Fine-tuning the Terms
The solution, Harstad says, is to adjust the other conditions accordingly. If a long-term agreement cannot be reached, then emissions limits must tightened. “To encourage more investments, a short-term agreement must be more ambitious—it should specify lower pollution levels.”

The brief duration of current climate treaties is not the only thing holding back progress. Agreements that expire without replacement, such as the Kyoto Protocol, are also complicit. Here climate negotiators could learn a lesson from their partners in international trade, Harstad says. “When the Doha Round negotiations broke down, it was not the case that we reverted to noncooperative laissez-faire.” Instead, trading terms reverted back to the previous agreement, the Uruguay Round. Negotiated between 1986 and 1994, it transformed the General Agreement on Trade and Tariffs into the World Trade Organization, a monolithic organization that oversees nearly all global trade to this day.

“Maybe the most important lesson is that we have something to learn from trade,” Harstad notes. “If one trade negotiation round fails, they don’t revert back to no agreement, they revert back to an existing set of agreements. That’s a better way of negotiating.” Climate compacts that retained their authority when new negotiations failed would motivate countries to seek better terms and update the agreement, Harstad maintains.

Intellectual Property Rights and Climate Treaties
Unfortunately, adopting a model similar to international trade agreements may not be a simple task. Politicians will likely balk at an agreement that could—barring any successful replacements—remain on the books indefinitely. Furthermore, negotiating the role of intellectual property rights would be similarly difficult, just as they are in trade. Opinions concerning intellectual property vary widely around the world, and because climate-friendly solutions will not all be homegrown, signatories will need to reach a consensus if any agreement is to succeed. In the absence of strong intellectual property rights, Harstad says, countries will be hesitant to devote money to research and development. Technological investments should be rewarded with contracts and licensing agreements that reward investors, he argues. If they are not, climate treaties would have to be more stringent to counteract weak intellectual property rights. Finally, protectionism is another barrier that could dampen investment worldwide. Countries seeking to protect their domestic efforts could impose high tariffs on imported technologies, reducing the innovator’s profit potential.

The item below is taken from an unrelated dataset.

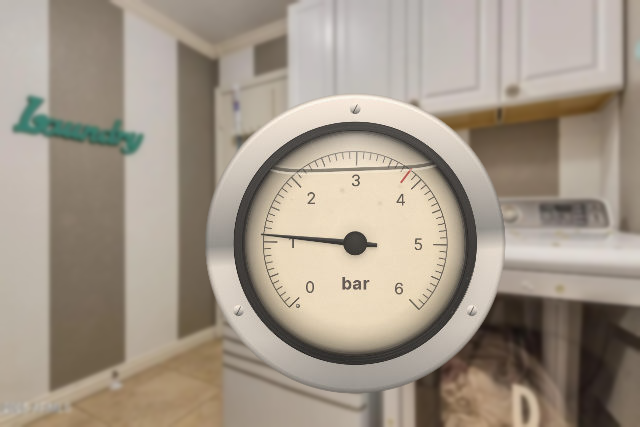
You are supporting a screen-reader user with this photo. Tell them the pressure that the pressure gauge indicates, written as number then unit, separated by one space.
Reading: 1.1 bar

Though many details such as these need to be negotiated in a global climate treaty, some are typically left open ended. Investment levels are one example. “Just like the Kyoto Protocol, my model allows countries to negotiate how much they pollute, but not how much they invest,” Harstad says. Though an ideal climate agreement would specify research and development levels, such stipulations would be difficult to monitor and enforce, so existing agreements have not included investment mandates. This makes climate agreements incomplete contracts—not all details are specified.

Harstad used his model to determine how stringent an agreement’s other terms—pollution levels and duration—should be to spur adequate investment. In the case of short-term agreements, pollution levels should be almost draconian to have the desired effect. Longer-term agreements could offer more slack, but would still need to be strict enough to encourage sufficient research and development.

The best option, Harstad suggests, would be a long-term agreement with renegotiations. Rigorous pollution limits negotiated in the beginning would prod countries to invest heavily early on. Those that do not would find it costly to comply later on. And when renegotiations come around, laggard nations would have very little leverage against the countries that made the proper investments. Rather than suffer this fate, all nations will invest more up front, Harstad points out. Such an agreement would fix both the investment problem and the pollution problem, he says.